Most of you know that I am not the most observant person. It takes a lot for me to notice things, that is unless I have a camera in my hand.  Give me a camera and I notice everything! I see things differently. I notice both fine detail and collective beauty. Maybe that’s why I love photography so much? When life becomes so blindingly distracting, I take great pleasure in seeing what other people walk by. I love seeing surprising vignettes of beauty, particularly when they are surrounded by ugliness.   

Of course, there is nothing special about me. I think we all have these two modes in our lives. There’s a lot we ignore, overlook, push aside, and hide.  And, there are some things we become enamored of or fixated on. Some things we just can’t see and some things we can’t not see. We filter life for the sake of the hope of self-preservation or for the comfort of self-delusion or the pursuit of self-interest. We all do it as a normal course of living, that is, until something shocks us and forces us to reboot.

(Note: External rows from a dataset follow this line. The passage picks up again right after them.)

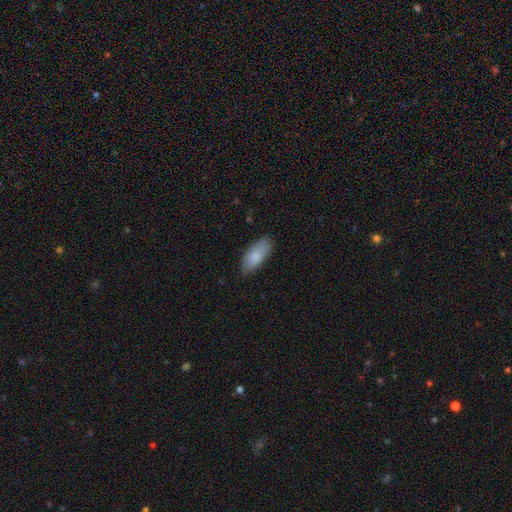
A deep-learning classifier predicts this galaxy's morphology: Smooth or featured: smooth — 85% (featured or disk — 9%)
How rounded: in between — 84% (cigar-shaped — 14%)
Merging: none — 81% (minor disturbance — 15%)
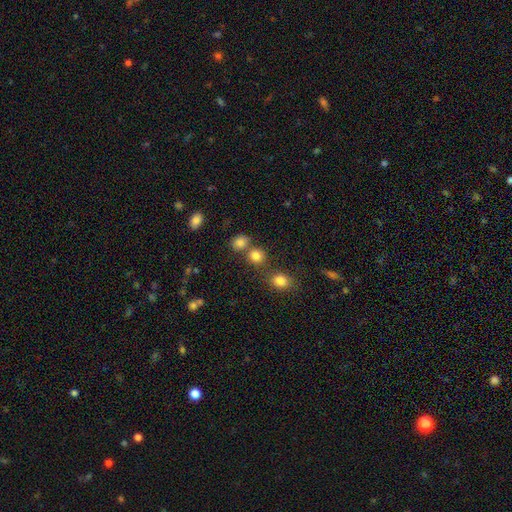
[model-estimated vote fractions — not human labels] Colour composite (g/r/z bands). It shows a smooth galaxy with no disk features (80%) that is round (83%). Merging: none (63%).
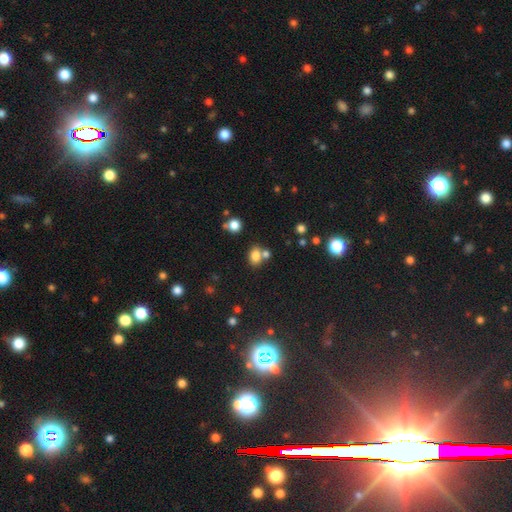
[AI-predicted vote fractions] A smooth galaxy with no disk features (79%) that is in between round and cigar-shaped (68%).

Vote fractions:
- Smooth or featured? smooth: 79% / star or artifact: 13% / featured or disk: 8%
- How rounded? in between: 68% / round: 30% / cigar-shaped: 1%
- Merging? none: 54% / merger: 31% / minor disturbance: 11% / major disturbance: 4%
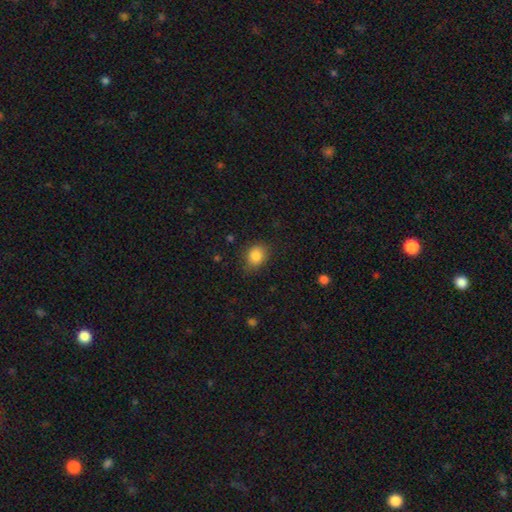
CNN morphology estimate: Smooth or featured? smooth (85%)
How rounded? in between (50%)
Merging? none (75%)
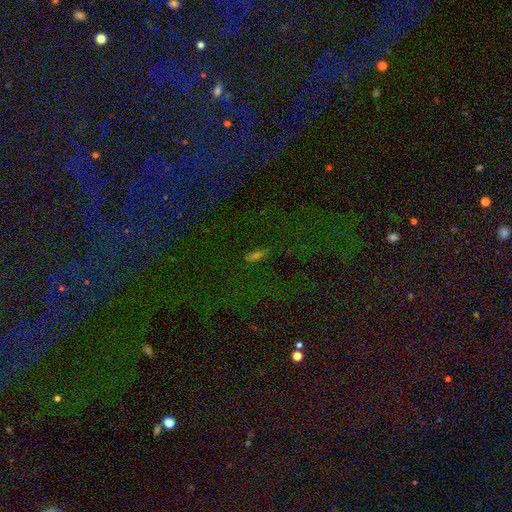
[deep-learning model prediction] A smooth galaxy with no disk features (42%). Merging: none (79%).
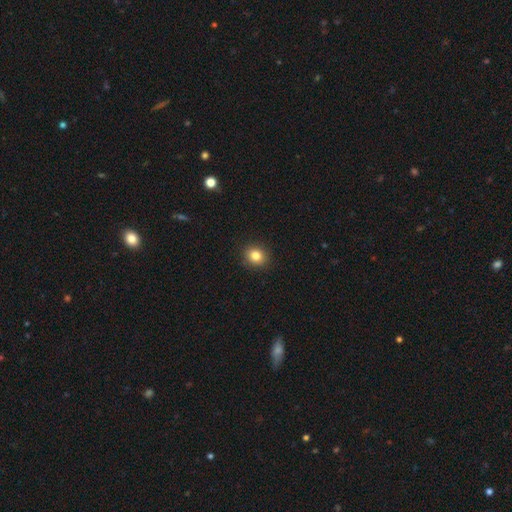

The Bible gives us hints of people seeing things differently in a moment of rebooting:

‘Now listen, you who say, “Today or tomorrow we will go to this or that city, spend a year there, carry on business and make money.”  14 Why, you do not even know what will happen tomorrow. What is your life? You are a mist that appears for a little while and then vanishes.’ (James 4:13-14)

“You have made my days a mere handbreadth; the span of my years is as nothing before you. Everyone is but a breath, even those who seem secure.” (Psalm 39:5)

“For we were born only yesterday and know nothing, and our days on earth are but a shadow.” (Job 8:9)

Good old Job! In case you are wondering why Job is never quoted on bumper stickers, now you know!  Still, that last statement from Job resonates, don’t you think?

We are all feeling a little like Job these days. We feel our regular lives have been sidetracked by a shocking turn of events we have no control over.  What this means is that our filters have been removed and we are starting to see things we don’t normally see. But at the same time, some of the things that we have had our focus for years have lost their sparkle. We may still be looking at them, but we are starting to wonder why we are. We are all looking around trying to get our bearings and wishing that “our preferred normal” would be normal again.  

But to all this wishing for “our preferred normal” to return as quick as a bunny, I say, “Not so fast!”

We are in a unique situation. We are experiencing things we have never experienced before and that means that we are seeing things and feeling things that we have never experienced before.  True, given what these experiences are, I can understand why we would like to move on and get back to our “regularly scheduled programming”.  But don’t waste this moment. The things you are experiencing right now are not necessarily a curse; God can turn them into a blessing! It all depends on how you look at it. It all depends on what you are willing to see.  

 C. S. Lewis once made this comment about World War II: “The only reason why cancer at sixty or paralysis at seventy-five do not bother us is that we forget them. War makes death real to us, and that would have been regarded as one of its blessings by most of the great Christians of the past. They thought it good for us to be always aware of our mortality. I am inclined to think they were right.”

He then goes on to add:  “If we thought we were building up a heaven on earth, if we looked for something that would turn the present world from a place of pilgrimage into a permanent city satisfying the soul of man, we [are now] disillusioned, and not a moment too soon.”

Lewis’s point is clear: being faced with something we can’t push away and forget that reminds us of a reality we will all face, namely death, is a good thing. That’s particularly true when it helps us to see that the things we usually invest in and pursue don’t provide any real hope, peace, joy, or security. They are “but a vapour,” as James would say.  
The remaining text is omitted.